The task
Omit the images, then print each record below exactly as it reads.

*** Opening of Records to use ***

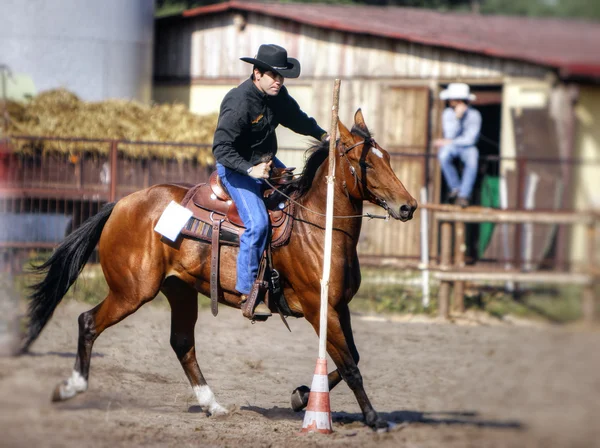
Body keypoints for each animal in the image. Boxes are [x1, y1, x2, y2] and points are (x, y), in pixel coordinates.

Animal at [22, 109, 418, 430]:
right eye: (367, 164)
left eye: (387, 158)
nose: (408, 206)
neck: (315, 227)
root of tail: (121, 203)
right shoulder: (319, 308)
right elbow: (350, 366)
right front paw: (373, 419)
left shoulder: (339, 308)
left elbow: (351, 358)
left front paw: (301, 396)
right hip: (131, 292)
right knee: (88, 322)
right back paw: (72, 387)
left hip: (179, 290)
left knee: (182, 343)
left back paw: (212, 405)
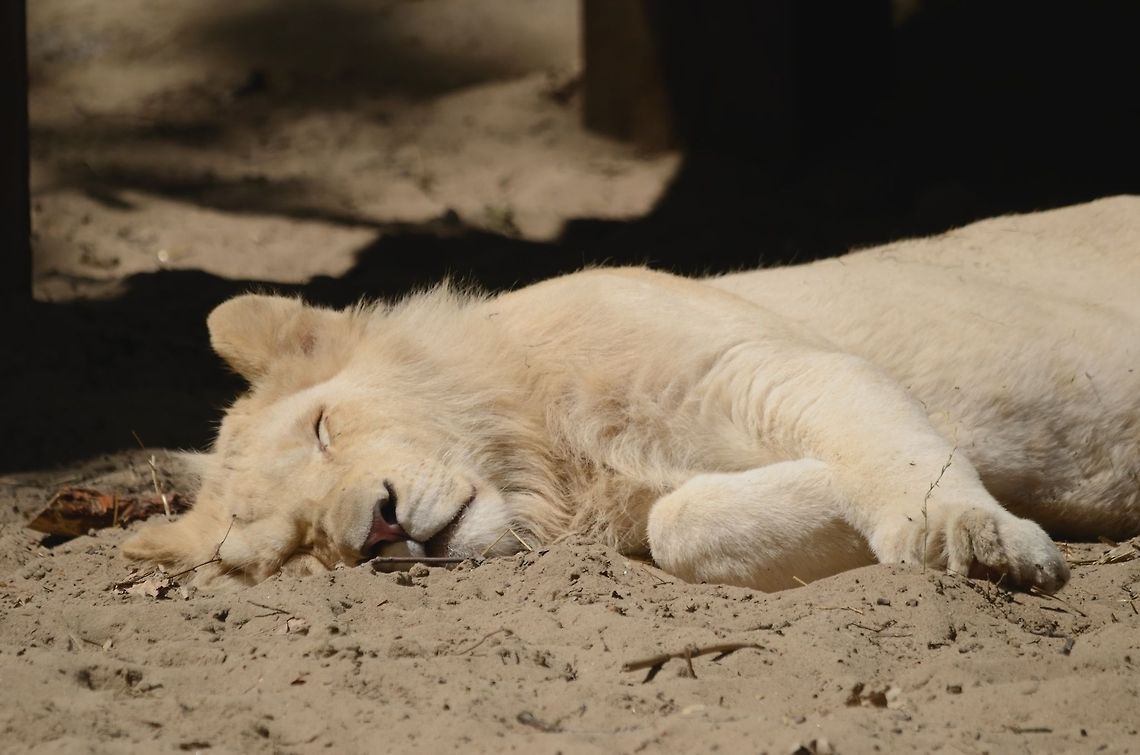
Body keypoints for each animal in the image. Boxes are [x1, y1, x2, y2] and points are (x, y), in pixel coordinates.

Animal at [124, 196, 1140, 592]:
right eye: (298, 546)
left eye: (325, 428)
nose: (376, 526)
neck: (551, 456)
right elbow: (680, 524)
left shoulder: (779, 365)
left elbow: (900, 453)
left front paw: (979, 537)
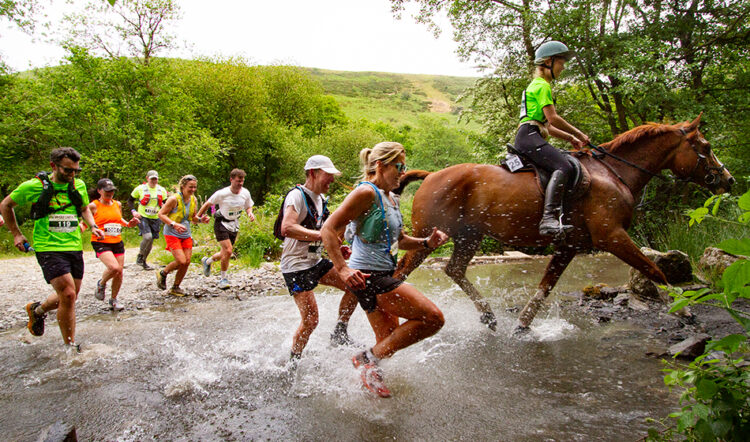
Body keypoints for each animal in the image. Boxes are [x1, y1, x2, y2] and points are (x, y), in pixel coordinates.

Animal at [396, 115, 736, 334]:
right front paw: (686, 310)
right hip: (429, 238)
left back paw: (489, 316)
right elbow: (655, 271)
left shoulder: (569, 244)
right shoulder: (612, 236)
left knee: (454, 269)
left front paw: (523, 325)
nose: (728, 180)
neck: (613, 173)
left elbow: (545, 287)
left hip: (469, 235)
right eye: (705, 147)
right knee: (400, 274)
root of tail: (431, 176)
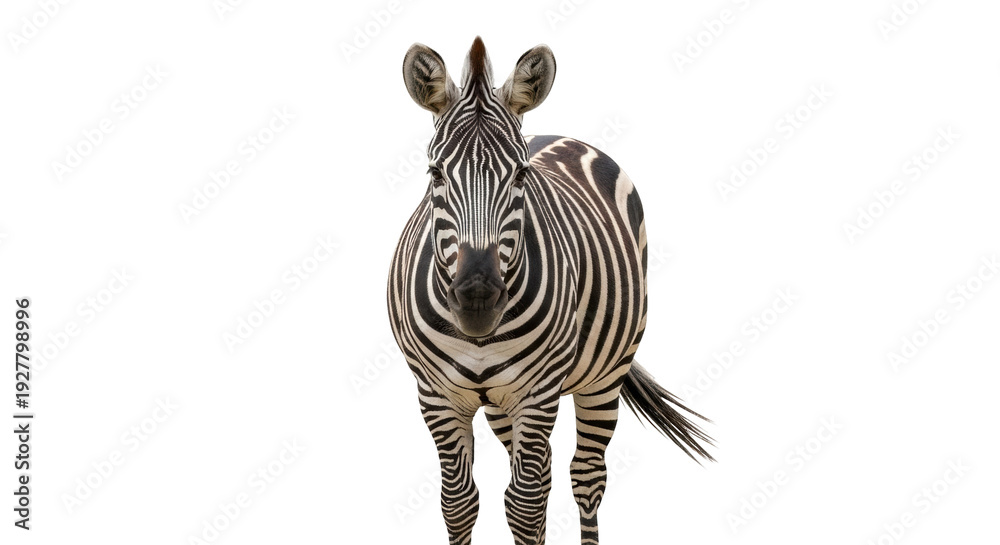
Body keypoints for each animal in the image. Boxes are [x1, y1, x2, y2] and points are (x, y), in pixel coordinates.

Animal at [387, 37, 714, 545]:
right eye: (434, 174)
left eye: (521, 175)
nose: (477, 299)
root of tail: (563, 136)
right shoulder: (436, 394)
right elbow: (459, 504)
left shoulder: (537, 391)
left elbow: (524, 507)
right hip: (501, 403)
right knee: (542, 477)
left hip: (604, 375)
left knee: (585, 476)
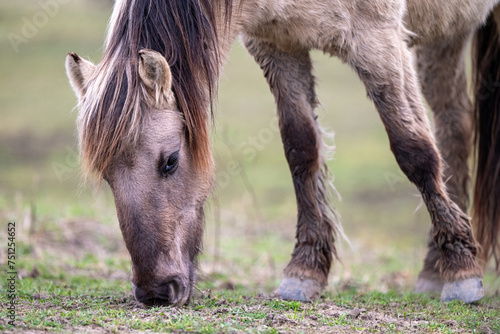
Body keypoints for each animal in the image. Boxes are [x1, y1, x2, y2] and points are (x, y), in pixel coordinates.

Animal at [65, 0, 500, 306]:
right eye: (107, 176)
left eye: (170, 160)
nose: (156, 291)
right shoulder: (280, 44)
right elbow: (301, 148)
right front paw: (305, 271)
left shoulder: (379, 41)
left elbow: (414, 150)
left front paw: (463, 272)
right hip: (445, 32)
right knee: (455, 126)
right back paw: (432, 270)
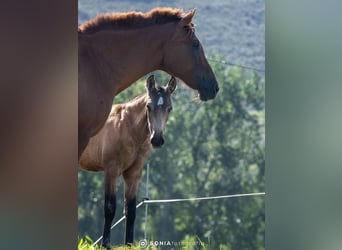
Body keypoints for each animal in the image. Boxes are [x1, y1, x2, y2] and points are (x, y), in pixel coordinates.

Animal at [79, 75, 178, 248]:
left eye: (169, 108)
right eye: (148, 106)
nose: (157, 140)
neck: (127, 128)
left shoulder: (133, 174)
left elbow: (130, 210)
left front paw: (129, 244)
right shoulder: (111, 171)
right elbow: (110, 207)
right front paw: (105, 244)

*** Close of Records to use ***

Answer to this problem
Body keypoints for each animal in the image. Boxes are [x1, y1, x2, y2] and points are (x, y), in pixel coordinates.

Animal at [22, 109, 418, 430]:
right eye: (367, 164)
left eye: (387, 158)
nose: (408, 206)
neck: (315, 227)
root of tail: (121, 203)
right shoulder: (319, 308)
right elbow: (350, 366)
right front paw: (373, 419)
left shoulder: (339, 308)
left elbow: (351, 358)
left front paw: (301, 396)
right hip: (131, 292)
right knee: (88, 322)
right back paw: (72, 387)
left hip: (179, 290)
left knee: (182, 343)
left back paw: (212, 405)
Body keypoints for each animal in the image. Boxes are [x1, y1, x2, y2] and points are (x, y), in pixel coordinates.

Animal at [124, 196, 1140, 592]:
right eye: (298, 546)
left eye: (325, 428)
nose: (376, 526)
neck: (551, 456)
right elbow: (680, 524)
left shoulder: (779, 365)
left elbow: (900, 453)
left front paw: (979, 537)
Body keypoints for each animal in the image. Boxes are [x1, y1, x2, y2] and points are (x, y), in pixel coordinates.

Animal at [396, 115, 736, 334]:
right front paw: (686, 310)
right hip: (429, 238)
left back paw: (489, 316)
right elbow: (655, 271)
left shoulder: (569, 244)
right shoulder: (612, 236)
left knee: (454, 269)
left front paw: (523, 325)
nose: (728, 180)
neck: (613, 173)
left elbow: (545, 287)
left hip: (469, 235)
right eye: (705, 147)
right knee: (400, 274)
root of tail: (431, 176)
Body keypoints for each animal in the image. Boxes are [x1, y1, x2, y2] and points are (x, y), in pixel coordinates.

Animal at [387, 37, 714, 545]:
right eye: (434, 174)
left eye: (521, 175)
nose: (477, 299)
root of tail: (563, 136)
right shoulder: (436, 394)
right elbow: (459, 504)
left shoulder: (537, 391)
left elbow: (524, 507)
right hip: (501, 403)
right knee: (542, 477)
left hip: (604, 375)
left knee: (585, 476)
Body keypoints for each animal in the image. Boxes are [x1, y1, x2, y2] and points are (x, y), in pixel coordinates.

Animal at [65, 0, 500, 306]:
right eye: (107, 176)
left eye: (170, 160)
nose: (156, 291)
right shoulder: (280, 44)
right elbow: (301, 148)
right front paw: (305, 271)
left shoulder: (379, 41)
left elbow: (414, 150)
left front paw: (463, 272)
right hip: (445, 32)
right knee: (455, 126)
right back paw: (432, 270)
Body keypoints for each animal in the image. Boxes are [x1, y1, x2, y2] and points are (x, y), in pixel coordinates.

Animal at [79, 75, 178, 248]:
left eye: (169, 108)
right eye: (148, 106)
nose: (157, 140)
neck: (127, 128)
left shoulder: (133, 174)
left elbow: (130, 210)
left front paw: (129, 244)
right shoulder: (111, 171)
right elbow: (110, 207)
right front paw: (105, 244)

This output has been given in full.